There will be a silent wake-keeping at the family’s compound in Tweh Farm on Wednesday December 18, said Widow Nancy Bropleh.

With me, was Jonathan Armah Baxter, who played one season (1986-87) for the St. Joseph’s Warriors before joining Mighty Barrolle and eventually NPA-Anchors at the time the late Bropleh was Warriors’ president.

“Diego was a man of enormous confidence,” Baxter said, “he always had a way to maintain confidence in his playing team anytime we lost a game.” A military man, he earned the position of ‘Major’ in the Armed Forces of Liberia in the 1980s, Nancy Bropleh said.

“My late husband was director of finance at the National Legislature during the People’s Redemption Council administration,” Nancy said.

Armah said, “For example after a loss against say Mighty Barrolle, Diego and Jerry Weagba would say, since Barrolle’s next match is against Young Eagles, Barrolle would lose that game and then Invincible Eleven would also lose their game against Fulani and then Warriors would win their next encounter against Cedar United.”

“One time after a loss,” Baxter said, “Diego dismissed the coach, who then was the late Victor Sieh Sr., Diego told all the playing team he was now a coach.”

Jerry Weagba, who later left the team to join Invincible Eleven, now pastors a church in Monrovia. Among some of the players that Armah Baxter mentioned were Varney Greene, Lucretius Togba, Mayango Jallah, the late Paul Dadzie, George Shillengton, George Johnson, Stephen Sonpon, Nathaniel Naplah, Orlando Krangar, Romeo Cooper, Abu Kamara, Ezekiel Doe, and Mohammed Kumba.

Diego, besides his job as a controller, had a used car lot in Gardnersville, and he was also the founder and executive member of the Liberia National Lotteries.

He was a family man who fathered eight children. He was also a popular figure in several West African countries, including Ghana, where he died and Sierra Leone, where he spent many years, leading the Sierra Leone Army against insurgents.

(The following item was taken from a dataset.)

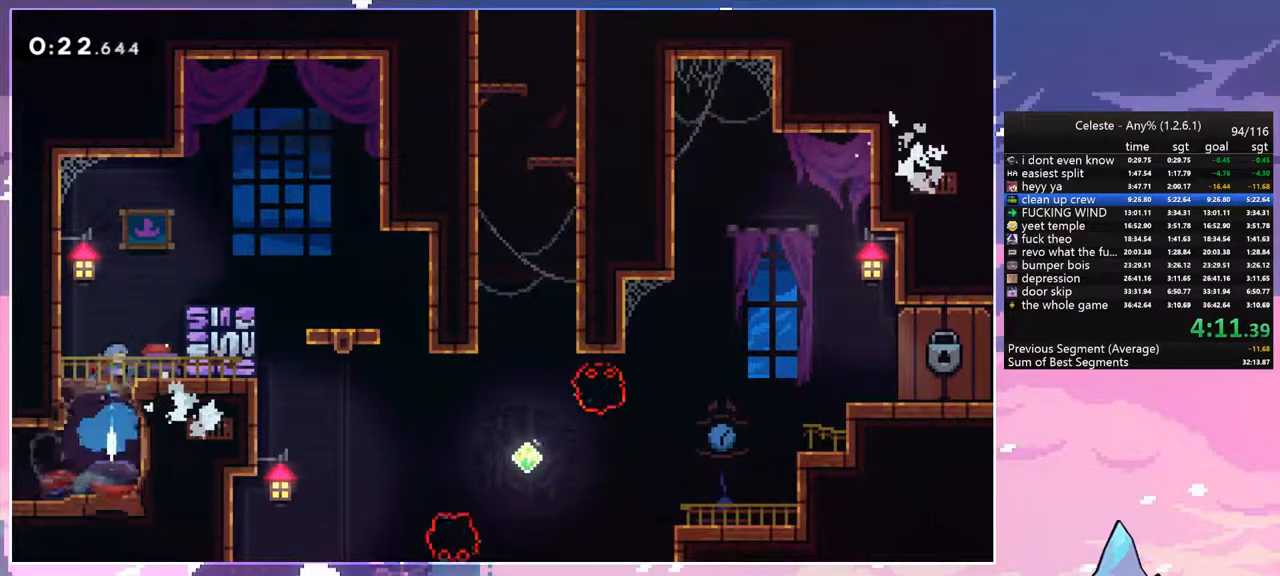
{"keys": ["right", "up"], "events": [[33, "dash", "up"], [367, "jump", "down"], [417, "grab", "up"], [417, "jump", "up"]]}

Diego’s love for soccer made him to bring the late Ghanaian coach Joe Ghartey to handle St. Joseph’s Warriors, Varney Greene said.

At the recent 6-1 loss of Lone Star to Nigeria’s Super Eagles in a World Cup tie, Diego was reportedly furious that he wished the playing team could have been forced to walk from Nigeria to Liberia.

Meanwhile, Armah Baxter informed the Daily Observer yesterday that the Liberia Football Association President Musa Bility has promised to make a cash donation of U$500 towards Diego’s burial.

With Liberian football facing challenges, and football authorities struggling against odds to rescue the game, Diego’s death is a great loss to Liberia.